Na região metropolitana de Nova
Iorque, em Long Island, mais precisamente na área de Dix Hills, encontra-se
Candlewood Path. É uma rua discreta, algo fechada sobre si mesma, indistinguível
entre os milhares a que se assemelha. No verão cheira a erva miúda e no inverno
a lenha queimada e só a respiração da interestatal lhe adia o coma profundo. Ou
seja, é ideal para McMansions. Há coisa de dez anos, aliás, propôs-se demolir o
247, uma moradia rústica de piso térreo. A empreitada gorou-se e, hoje, numa
placa, lê-se que, de 1964 a 1967, ano da sua morte, aí viveu John Coltrane, e
que foi aí que compôs “A Love Supreme”. Alice, sua viúva, num livro que Ashley
Kahn dedicou ao disco, conta que a casa tinha um anexo: “Raramente lá íamos, mas,
no outono de 1964, o John começou a passar lá mais tempo. Levava lápis,
cadernos, qualquer coisa para comer. Até que, um dia, apareceu com uma tamanha
alegria estampada no rosto, uma paz e tranquilidade tais, que lhe pedi para me
contar o que se tinha passado. Disse-me que tinha recebido de uma assentada a
música que queria gravar.
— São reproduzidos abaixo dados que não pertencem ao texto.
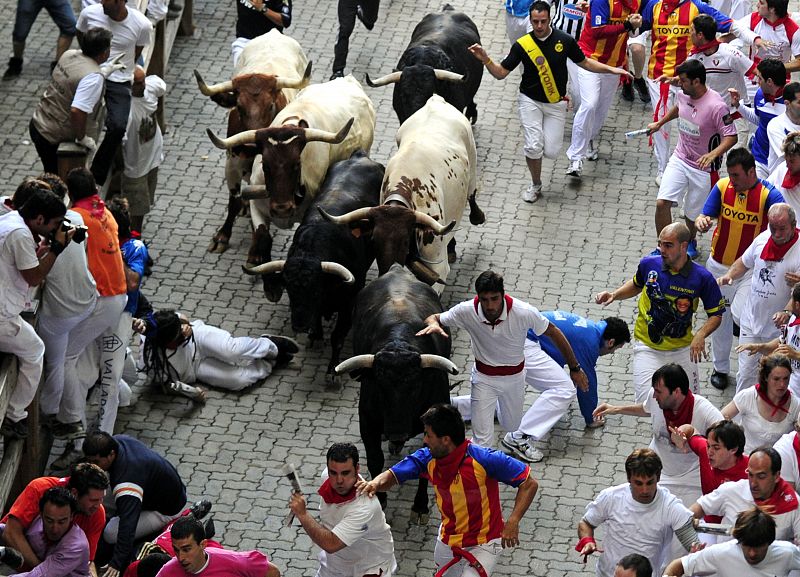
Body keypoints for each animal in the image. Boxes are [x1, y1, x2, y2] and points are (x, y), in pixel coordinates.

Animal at [336, 264, 456, 520]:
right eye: (379, 386)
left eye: (416, 386)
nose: (397, 431)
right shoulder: (368, 422)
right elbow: (375, 459)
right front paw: (379, 499)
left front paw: (420, 506)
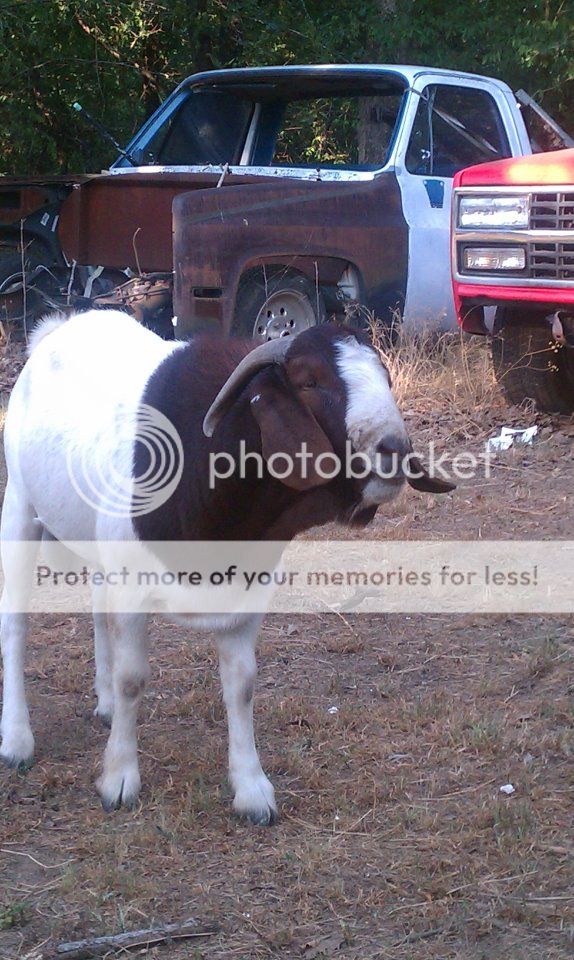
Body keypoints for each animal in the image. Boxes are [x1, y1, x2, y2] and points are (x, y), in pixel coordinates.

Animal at [0, 309, 453, 823]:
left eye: (387, 378)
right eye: (309, 380)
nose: (394, 448)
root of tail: (58, 327)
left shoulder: (247, 594)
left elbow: (241, 685)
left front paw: (252, 789)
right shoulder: (133, 587)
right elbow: (133, 678)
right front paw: (119, 779)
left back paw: (104, 703)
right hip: (20, 506)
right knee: (15, 622)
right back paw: (17, 739)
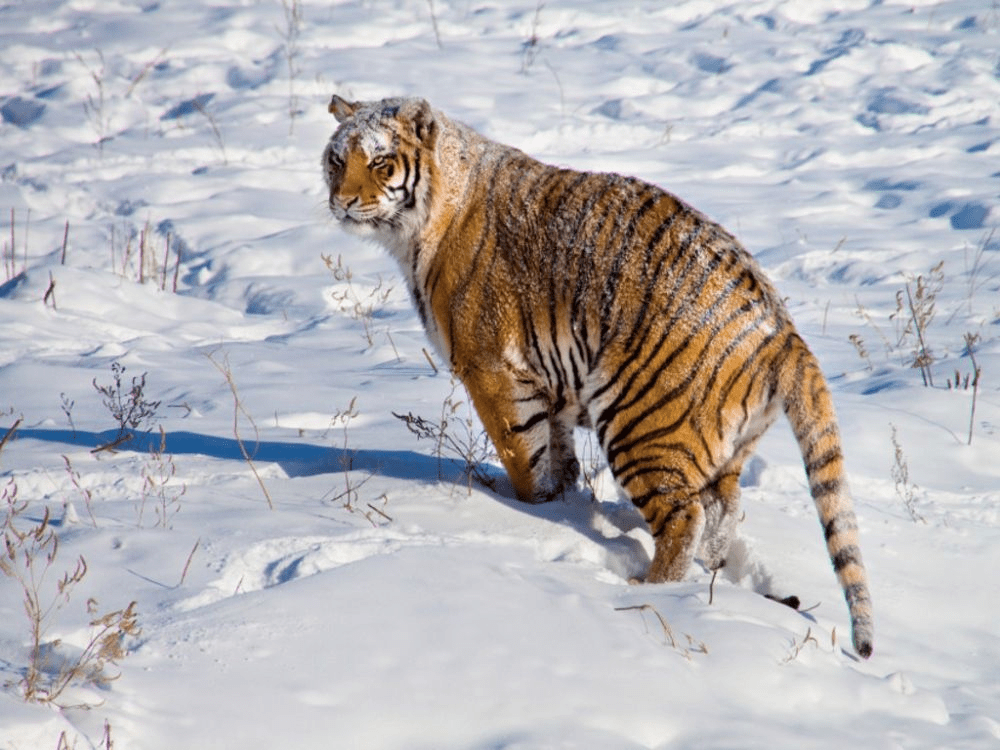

Que tinha tudo.” Com efeito, o LP é essa coisa rara
na história, quando os factos reais da vida de muitos se parecem subitamente
materializar nas intuições domésticas de um só. Esta edição, com takes inéditos da malograda sessão de
dia 10 de dezembro (quando Coltrane, quiçá a duvidar do milagre da véspera,
insistiu para que Archie Shepp e Art Davis se juntassem ao seu quarteto) só
contribui para reforçar o que já se sabia: que o jazz nunca mais foi o mesmo
porque a própria humanidade não podia permanecer como antes.